UCL Division of Biosciences


Congratulations to Dr Sam Morris

1 March 2022

Sam Morris was awarded his PhD (as part of the BBSRC LiDO DTP) for his thesis on "Harnessing haplotype sharing information from low coverage sequencing and sparsely genotyped data".

Dr Sam Morris

The celebrations begin...

Many thanks to his examiners: Toomas Kivisild from the Department of Human Genetics in KU Leuven and Hernan Burbano from GEE CLOE at UCL. Sam is currently a research assistant in Oxford University, working as an analyst on the China Kadoorie Biobank project. Well done, Dr. Morris, and hope to see you around a lot in the future!


Thesis abstract: The proliferation of DNA from ancient remains is revolutionising the understanding of past population structure and demography. However, these data are often sparse (<1x coverage), making it challenging to extract reliable haplotype information from them, i.e. to model associations among linked SNPs. While this may not be essential when inferring population sub-structure involving genetically diverged groups, larger cohorts of samples from geographically proximate regions are emerging. In such cases, subtle genetic differences may be captured with haplotype information, demonstrated in analyses of cohorts containing geographically nearby present-day individuals.

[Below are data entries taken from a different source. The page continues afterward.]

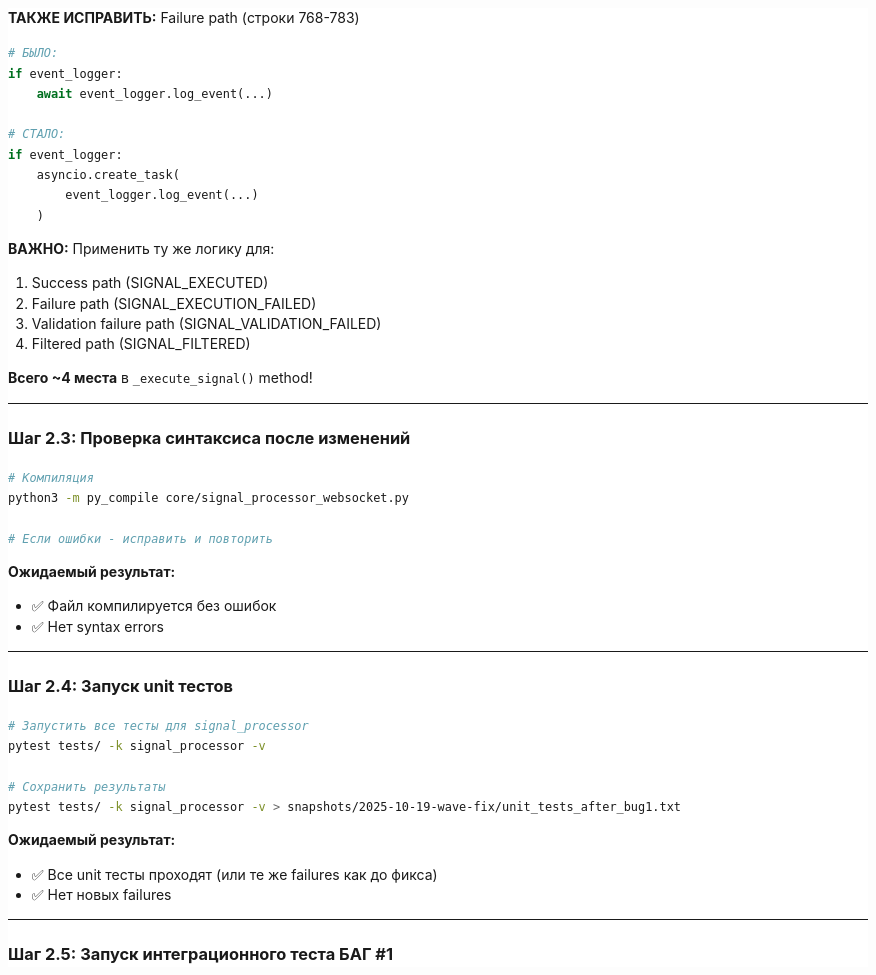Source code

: **ТАКЖЕ ИСПРАВИТЬ:** Failure path (строки 768-783)

```python
# БЫЛО:
if event_logger:
    await event_logger.log_event(...)

# СТАЛО:
if event_logger:
    asyncio.create_task(
        event_logger.log_event(...)
    )
```

**ВАЖНО:** Применить ту же логику для:
1. Success path (SIGNAL_EXECUTED)
2. Failure path (SIGNAL_EXECUTION_FAILED)
3. Validation failure path (SIGNAL_VALIDATION_FAILED)
4. Filtered path (SIGNAL_FILTERED)

**Всего ~4 места** в `_execute_signal()` method!

---

### Шаг 2.3: Проверка синтаксиса после изменений

```bash
# Компиляция
python3 -m py_compile core/signal_processor_websocket.py

# Если ошибки - исправить и повторить
```

**Ожидаемый результат:**
- ✅ Файл компилируется без ошибок
- ✅ Нет syntax errors

---

### Шаг 2.4: Запуск unit тестов

```bash
# Запустить все тесты для signal_processor
pytest tests/ -k signal_processor -v

# Сохранить результаты
pytest tests/ -k signal_processor -v > snapshots/2025-10-19-wave-fix/unit_tests_after_bug1.txt
```

**Ожидаемый результат:**
- ✅ Все unit тесты проходят (или те же failures как до фикса)
- ✅ Нет новых failures

---

### Шаг 2.5: Запуск интеграционного теста БАГ #1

Among such haplotype-based methods, Chromopainter has been used extensively in ancient DNA papers that analyse higher coverage (>1x) samples. Lower coverage data can be imputed to provide the dense SNPs that haplotype-based techniques require. However, imputation typically uses modern reference panels, and may be sensitive to effects that obscure fine-scale ancestry signals. Although efforts have been made, there has yet to be a detailed characterisation of the effect of imputation bias on Chromopainter analysis of a range of available aDNA populations for different coverages, and whether more power can be gained with new techniques.


In this thesis I propose modifications to the Chromopainter method to assist extracting haplotype information from low-coverage samples. These include accounting for allele probabilities, retaining SNPs adhering to specific criteria, and upweighting the likelihood contribution of genomic regions containing higher coverage SNPs. I explore these in the context of detecting subtle population structure, including measuring the loss in haplotype information from subsetting data to SNPs that overlap among SNP arrays.


I use these insights to analyse two datasets of newly sequenced ancient samples from Bavaria and Slavic-speaking regions. I also explore the genetic ancestry of ethnic minorities in UK Biobank and the effects of imputation bias in haplotype-based inference when jointly analysing individuals genotyped on different SNP arrays.